Extrait retenu:
Loup-Garou, Skribbl, Limite Limite, Petit Bac, l’application Plato, tout est bon pour occuper son confinement et socialiser.
Serveurs saturés
« Je ne sais pas si c’est à cause de moi ou si tout le monde a eu la même idée, mais ça devient de plus en plus compliqué de jouer à certains jeux. Faut s’organiser ! », rigole Chloé. Et pour cause, l’affluence sur les plateformes de jeux est telle que certains serveurs commencent à saturer et sautent.
Confinée seule avec sa mère, l’étudiante dit ne pas s’ennuyer beaucoup pendant son confinement. « On joue avec des potes, entre trois et dix personnes. Ça aide à passer le temps. On est beaucoup d’enfants uniques, du coup rester seul à la maison n’est pas évident. » Elle raconte avoir l’habitude de jouer en ligne en période de cours. « Mais surtout le soir. Là c’est quasiment toute la journée ! De toute manière, je ne me voyais pas passer cette période sans jouer. »

Données sources:
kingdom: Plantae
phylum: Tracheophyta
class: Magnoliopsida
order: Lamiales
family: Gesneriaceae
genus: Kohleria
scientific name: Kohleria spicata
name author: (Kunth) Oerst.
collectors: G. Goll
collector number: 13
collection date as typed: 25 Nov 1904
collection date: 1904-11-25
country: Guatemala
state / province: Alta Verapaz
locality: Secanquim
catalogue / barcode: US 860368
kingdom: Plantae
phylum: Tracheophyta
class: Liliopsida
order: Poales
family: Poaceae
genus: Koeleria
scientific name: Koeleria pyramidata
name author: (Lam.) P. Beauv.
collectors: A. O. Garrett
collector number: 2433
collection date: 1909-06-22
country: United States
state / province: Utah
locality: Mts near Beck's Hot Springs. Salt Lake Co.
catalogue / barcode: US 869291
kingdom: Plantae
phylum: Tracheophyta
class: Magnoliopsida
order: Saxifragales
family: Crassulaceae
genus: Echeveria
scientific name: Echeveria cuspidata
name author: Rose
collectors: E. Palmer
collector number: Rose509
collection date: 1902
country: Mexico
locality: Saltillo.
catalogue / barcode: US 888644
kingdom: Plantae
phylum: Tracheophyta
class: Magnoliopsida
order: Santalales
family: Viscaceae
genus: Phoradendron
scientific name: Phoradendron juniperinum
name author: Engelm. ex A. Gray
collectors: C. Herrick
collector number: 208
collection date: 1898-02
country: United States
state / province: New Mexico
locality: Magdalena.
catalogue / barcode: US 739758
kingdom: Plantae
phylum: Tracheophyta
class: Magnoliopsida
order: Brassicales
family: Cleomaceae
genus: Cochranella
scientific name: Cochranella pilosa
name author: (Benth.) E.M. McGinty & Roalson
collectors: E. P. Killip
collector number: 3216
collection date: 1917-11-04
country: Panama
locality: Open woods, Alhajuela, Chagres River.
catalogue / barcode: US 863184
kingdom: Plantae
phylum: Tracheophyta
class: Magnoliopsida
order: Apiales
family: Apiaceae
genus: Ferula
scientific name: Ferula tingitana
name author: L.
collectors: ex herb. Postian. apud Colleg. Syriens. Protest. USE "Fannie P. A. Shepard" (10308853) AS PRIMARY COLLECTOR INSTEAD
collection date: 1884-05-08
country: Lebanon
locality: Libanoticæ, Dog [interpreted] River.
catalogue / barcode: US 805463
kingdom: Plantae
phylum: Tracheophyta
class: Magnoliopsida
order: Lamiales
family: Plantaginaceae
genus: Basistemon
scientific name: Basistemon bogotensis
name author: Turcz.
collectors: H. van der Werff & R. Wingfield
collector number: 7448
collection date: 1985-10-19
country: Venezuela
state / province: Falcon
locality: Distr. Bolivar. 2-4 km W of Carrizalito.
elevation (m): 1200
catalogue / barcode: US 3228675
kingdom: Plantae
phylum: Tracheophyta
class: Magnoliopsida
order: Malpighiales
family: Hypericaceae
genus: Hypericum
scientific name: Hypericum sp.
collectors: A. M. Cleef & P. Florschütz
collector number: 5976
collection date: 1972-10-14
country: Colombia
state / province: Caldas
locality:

Consigne:
Recopiez le passage de l'extrait sur les jeux en ligne pendant le confinement qui s'ouvre sur les mots « Serveurs saturés » et se referme sur « saturer et sautent. ». Modifiez-le en y substituant « sites de jeux » à « plateformes de jeux ».

Corrigé détaillé:
Serveurs saturés
« Je ne sais pas si c’est à cause de moi ou si tout le monde a eu la même idée, mais ça devient de plus en plus compliqué de jouer à certains jeux. Faut s’organiser ! », rigole Chloé. Et pour cause, l’affluence sur les sites de jeux est telle que certains serveurs commencent à saturer et sautent.